It's Assassin's Creed 3 week, and you'll find all the associated video interviews, features, previews and other bits and bobs on our hub page. Don't forget to read issue 84, too - new Assassin frontman Connor is our posterboy.
The second Assassin's Creed game was an astoundingly good bit of game design, but since then Ubisoft has clearly been cruising. Brotherhood and Revelations were refined enough not to cause offence, but left the series at serious risk of dilution. Assassin's Creed 3 couldn't afford to simply be more of the same, and thankfully - it isn't.
The most important addition this time is guns (or rather, large quantities of guns - you'd run into the odd Arquebusier in previous games), but not in the way you might expect. Stealth within Assassin's Creed has always felt faintly optional. The close-quarter encounters of the first two games ensured that hand-to-hand violence was always an option, providing your thumbs were deft enough.

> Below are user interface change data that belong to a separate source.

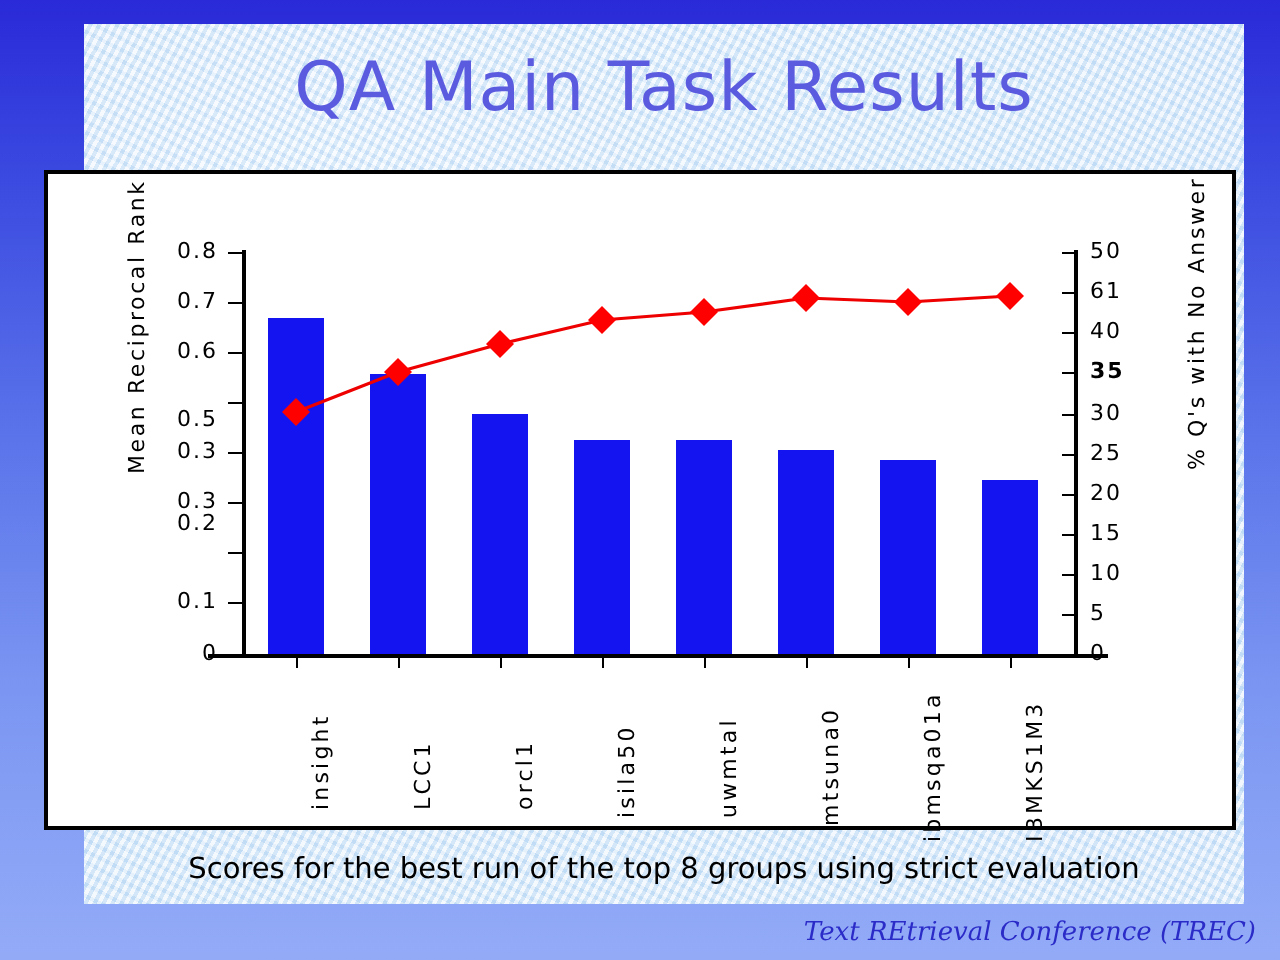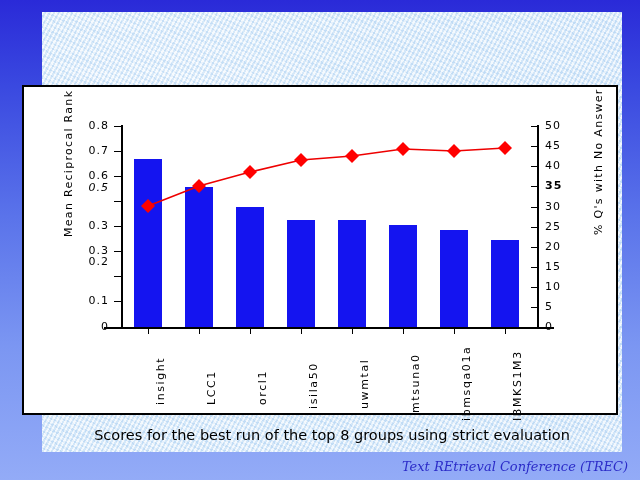--- a/index.html
+++ b/index.html
@@ -78,6 +78,7 @@
 
   <div class="panel"></div>
 
+  <div class="title">QA Main Task Results</div>
 
   <div class="chartbox">
     <div class="plotwrap">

This time though, things aren't so cosy. Out in the cold expanses of the frontier, you don't have the luxury of tight street corners, and the men looking out for you are armed with rifles. Assassins past could dodge under arrows while sprinting, but evading bullets doesn't look as easy.
Luckily for us, reloading doesn't either. Semi-authentic weaponry means that providing you don't give anybody breathing space, rifles are only really good for one shot: once an enemy's spent that bullet trying to take you down, their best bet is to try and beat you with a sword. Good luck lads.
Battles in the game's cities and towns are likely to feel similar to those we've seen before, but the Frontier is another story. This vast snowy expanse feels like a mash-up between Skyrim and Red Dead Redemption, blending the glacial beauty of Bethesda's game with the gritty survivalist feel of Rockstar's incredible Western adventure. Try your old tricks here, and you'll end up in trouble.
Storming straight towards a platoon isn't wise in snowy conditions, for instance. Thick powder slows Connor's footwork, and it's possible to lose your balance completely if you rush. Wild animals roam the forests, and unlike the urban crowds, they aren't interested in abetting your attempts at stealth. This isn't Pocahontas. If there's a section which sees you eavesdropping on guards by sitting on a bench between two grizzly bears, we'll eat an entire factory of hats.
The safest way to approach a firing squad is by hopping between nearby the trees until you're close enough to make an entrance. The cover of trees won't always be available, so you'll have to scope out the direction in which your victims are heading - let them slip off into the open, and you'll have a hard time closing the distance.